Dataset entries
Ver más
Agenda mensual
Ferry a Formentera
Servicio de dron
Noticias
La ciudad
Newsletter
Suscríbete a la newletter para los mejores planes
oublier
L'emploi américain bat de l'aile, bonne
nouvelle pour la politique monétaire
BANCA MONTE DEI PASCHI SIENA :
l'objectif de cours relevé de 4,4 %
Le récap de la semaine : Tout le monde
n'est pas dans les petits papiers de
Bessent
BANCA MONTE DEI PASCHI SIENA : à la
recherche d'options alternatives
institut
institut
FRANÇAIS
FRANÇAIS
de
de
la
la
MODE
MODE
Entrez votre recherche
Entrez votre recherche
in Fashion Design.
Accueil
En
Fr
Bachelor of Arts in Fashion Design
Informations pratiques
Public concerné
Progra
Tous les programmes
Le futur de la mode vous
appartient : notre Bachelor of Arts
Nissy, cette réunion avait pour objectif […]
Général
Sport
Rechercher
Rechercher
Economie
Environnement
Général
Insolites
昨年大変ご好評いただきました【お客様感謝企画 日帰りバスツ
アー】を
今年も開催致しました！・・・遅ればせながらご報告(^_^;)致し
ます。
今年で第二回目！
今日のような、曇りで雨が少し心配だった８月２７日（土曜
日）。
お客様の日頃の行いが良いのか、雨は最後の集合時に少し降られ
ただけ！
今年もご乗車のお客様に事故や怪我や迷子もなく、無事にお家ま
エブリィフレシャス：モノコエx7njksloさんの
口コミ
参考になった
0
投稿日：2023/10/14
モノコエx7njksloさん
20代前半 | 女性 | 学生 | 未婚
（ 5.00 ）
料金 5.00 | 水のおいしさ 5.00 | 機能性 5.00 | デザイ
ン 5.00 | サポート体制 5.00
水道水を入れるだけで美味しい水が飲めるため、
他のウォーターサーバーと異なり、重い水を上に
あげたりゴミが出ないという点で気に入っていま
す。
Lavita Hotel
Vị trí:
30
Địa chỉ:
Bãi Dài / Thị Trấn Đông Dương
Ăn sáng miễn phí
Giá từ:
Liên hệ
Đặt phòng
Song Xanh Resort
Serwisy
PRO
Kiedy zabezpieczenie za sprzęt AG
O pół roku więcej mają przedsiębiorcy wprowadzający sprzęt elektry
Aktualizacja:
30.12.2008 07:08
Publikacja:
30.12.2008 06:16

● **WHAT THE EXERCISE ASKS**: Beginning with the line that holds "nouvelle pour la politique monétaire" and ending with the last line of the data, copy each line exactly and add nothing.

● **TASK RESULT**:
nouvelle pour la politique monétaire
BANCA MONTE DEI PASCHI SIENA :
l'objectif de cours relevé de 4,4 %
Le récap de la semaine : Tout le monde
n'est pas dans les petits papiers de
Bessent
BANCA MONTE DEI PASCHI SIENA : à la
recherche d'options alternatives
institut
institut
FRANÇAIS
FRANÇAIS
de
de
la
la
MODE
MODE
Entrez votre recherche
Entrez votre recherche
in Fashion Design.
Accueil
En
Fr
Bachelor of Arts in Fashion Design
Informations pratiques
Public concerné
Progra
Tous les programmes
Le futur de la mode vous
appartient : notre Bachelor of Arts
Nissy, cette réunion avait pour objectif […]
Général
Sport
Rechercher
Rechercher
Economie
Environnement
Général
Insolites
昨年大変ご好評いただきました【お客様感謝企画 日帰りバスツ
アー】を
今年も開催致しました！・・・遅ればせながらご報告(^_^;)致し
ます。
今年で第二回目！
今日のような、曇りで雨が少し心配だった８月２７日（土曜
日）。
お客様の日頃の行いが良いのか、雨は最後の集合時に少し降られ
ただけ！
今年もご乗車のお客様に事故や怪我や迷子もなく、無事にお家ま
エブリィフレシャス：モノコエx7njksloさんの
口コミ
参考になった
0
投稿日：2023/10/14
モノコエx7njksloさん
20代前半 | 女性 | 学生 | 未婚
（ 5.00 ）
料金 5.00 | 水のおいしさ 5.00 | 機能性 5.00 | デザイ
ン 5.00 | サポート体制 5.00
水道水を入れるだけで美味しい水が飲めるため、
他のウォーターサーバーと異なり、重い水を上に
あげたりゴミが出ないという点で気に入っていま
す。
Lavita Hotel
Vị trí:
30
Địa chỉ:
Bãi Dài / Thị Trấn Đông Dương
Ăn sáng miễn phí
Giá từ:
Liên hệ
Đặt phòng
Song Xanh Resort
Serwisy
PRO
Kiedy zabezpieczenie za sprzęt AG
O pół roku więcej mają przedsiębiorcy wprowadzający sprzęt elektry
Aktualizacja:
30.12.2008 07:08
Publikacja:
30.12.2008 06:16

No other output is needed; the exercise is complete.